The Teleread discussion on my article Attributor ebook piracy numbers don’t add up had some interesting contributions. Jim Pitkow, CEO of Attributor, suggested that the difference between the data I got from Google AdWords and Attributor's data might be a result of a difference in methodology. While I used Google's predicted traffic numbers, Attributor used numbers from an actual AdWords campaign. For example, Attributor bought the keyword “lost symbol free ebook” along with 868 others and counted how many impressions were generated by Google.

AdWords predicts a total query volume of 62 per day for the keyword “lost symbol free ebook”. If each of the other keywords did the same volume of queries, Attributor should have seen 53,900 impressions per day for its ad campaign. It's not at all clear how 53,900 impressions turns into 1.5-3 millions searches for pirated content; that would be a factor of 30-60 larger than the traffic predicted by the AdWords estimator tool. Pitkow's comment seemed to suggest that the result of an actual advertising campaign would be different from the estimate, possibly accounting for the discrepancy.

So I did an actual advertising campaign of my own to see if this was true.

I've used AdWords in the past with amazingly cost-effective results. I would spend about five dollars a month at five cents per click to advertise a service that sold for thousands of dollars per year. My experience, albeit somewhat dated, was that the estimator tool overestimated, not underestimated, the actual traffic. I was interested to see if this was still true.

I constructed a "free ebook survey" landing page for my ad campaign, and added StatCounter analytics so I could see who clicked on my ad. I bought the keyword suggested by Pitkow: “lost symbol free ebook”.

AdWords gives you a number of settings to fine-tune your ad campaign. For example, I checked all the boxes for geographical coverage so my ads would be seen in as many countries and languages as possible.

AdWords offers three important options that determine the distribution of the ads. You can choose to advertise on Google only, Google and its "search partners" or on Google, it's search partners, and Google's "display network". I spoke with Pitkow last week, and he indicated that Attributor's study used both Google and its search partners.

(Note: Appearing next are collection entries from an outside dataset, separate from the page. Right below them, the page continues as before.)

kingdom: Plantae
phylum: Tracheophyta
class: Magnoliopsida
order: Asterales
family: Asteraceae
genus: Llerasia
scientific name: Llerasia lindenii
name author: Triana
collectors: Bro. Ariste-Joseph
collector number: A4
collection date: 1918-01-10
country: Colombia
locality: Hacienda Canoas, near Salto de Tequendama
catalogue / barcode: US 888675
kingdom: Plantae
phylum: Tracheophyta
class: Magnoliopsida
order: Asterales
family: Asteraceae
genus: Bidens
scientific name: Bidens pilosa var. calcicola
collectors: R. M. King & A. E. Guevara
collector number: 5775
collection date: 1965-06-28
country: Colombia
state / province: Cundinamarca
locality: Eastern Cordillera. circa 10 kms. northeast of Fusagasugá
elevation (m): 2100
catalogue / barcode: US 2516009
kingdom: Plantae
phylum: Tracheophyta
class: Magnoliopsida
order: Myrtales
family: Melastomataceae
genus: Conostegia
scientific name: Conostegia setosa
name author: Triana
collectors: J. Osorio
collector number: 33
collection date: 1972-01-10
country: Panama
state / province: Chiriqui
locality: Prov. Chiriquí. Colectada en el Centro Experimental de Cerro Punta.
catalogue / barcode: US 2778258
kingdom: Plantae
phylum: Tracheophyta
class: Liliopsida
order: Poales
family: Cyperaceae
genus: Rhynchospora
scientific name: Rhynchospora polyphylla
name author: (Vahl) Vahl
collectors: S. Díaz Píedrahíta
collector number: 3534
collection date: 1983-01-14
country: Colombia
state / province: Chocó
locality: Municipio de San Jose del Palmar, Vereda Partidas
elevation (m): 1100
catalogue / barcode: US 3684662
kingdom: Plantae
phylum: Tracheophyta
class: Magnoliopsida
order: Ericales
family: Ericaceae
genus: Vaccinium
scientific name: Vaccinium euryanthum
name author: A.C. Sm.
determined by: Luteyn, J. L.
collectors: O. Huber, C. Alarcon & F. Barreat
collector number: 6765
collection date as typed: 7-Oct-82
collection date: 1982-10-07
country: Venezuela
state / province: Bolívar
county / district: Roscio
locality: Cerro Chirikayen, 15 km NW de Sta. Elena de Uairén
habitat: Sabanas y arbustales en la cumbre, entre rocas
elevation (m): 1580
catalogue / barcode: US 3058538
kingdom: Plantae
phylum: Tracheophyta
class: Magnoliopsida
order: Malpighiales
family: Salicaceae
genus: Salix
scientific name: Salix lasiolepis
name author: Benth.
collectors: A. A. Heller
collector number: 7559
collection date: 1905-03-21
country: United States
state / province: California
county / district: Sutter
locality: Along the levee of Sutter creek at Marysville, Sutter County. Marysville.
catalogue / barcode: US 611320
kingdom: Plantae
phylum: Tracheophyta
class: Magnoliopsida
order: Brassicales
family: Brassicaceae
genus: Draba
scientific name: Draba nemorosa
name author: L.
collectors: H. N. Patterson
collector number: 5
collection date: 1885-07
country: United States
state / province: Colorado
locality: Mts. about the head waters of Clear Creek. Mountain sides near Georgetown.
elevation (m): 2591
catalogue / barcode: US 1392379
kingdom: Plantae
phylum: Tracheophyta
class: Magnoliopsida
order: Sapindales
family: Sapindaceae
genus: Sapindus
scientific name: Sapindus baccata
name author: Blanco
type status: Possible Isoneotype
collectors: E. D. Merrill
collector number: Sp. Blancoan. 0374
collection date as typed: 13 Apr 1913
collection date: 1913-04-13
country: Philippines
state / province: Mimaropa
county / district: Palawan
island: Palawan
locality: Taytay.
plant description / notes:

The initial results of my ad campaign were alarming. In just four hours, I accumulated 7,000 impressions and 19 clicks; my campaign halted because my bids were too low. This traffic level would easily support Attributor's estimates. But when I looked into it, I found that I had included the "display network" without meaning to. What's more, the referring sites were really junky. I couldn't imagine who would use sites like "Lost World TV", NDParking and Sebaidu. The 61 cents I spent in those four hours may well have gone to a bunch of sites engaging in click fraud.

A full week of advertising on just Google, by contrast, resulted in a grand total of 15 impressions, much less than Googles estimate of 62 per day. I next added Google's search partners to my campaign, and got an impression rate about three times higher.

Even with the search partners, the reported search volume is about a tenth of the predicted volume. I must therefore revise the estimate I made about "consumer demand for pirated ebooks". Instead of 100,000-300,000 searches per day, 10,000-30,000 per day throughout the world seems to be a better estimate.

As a result of this experiment, the Attributor numbers are even more inexplicable than before. It's worth noting however, the one area where there's no disagreement. Both my investigations and Attributor's show that consumer interest in piracy is mostly located outside the US, UK, and Canada. Jane Litte's recent post on the geographical restrictions conundrum for ebooks (and comments thereto) does an excellent job of describing why that may be so.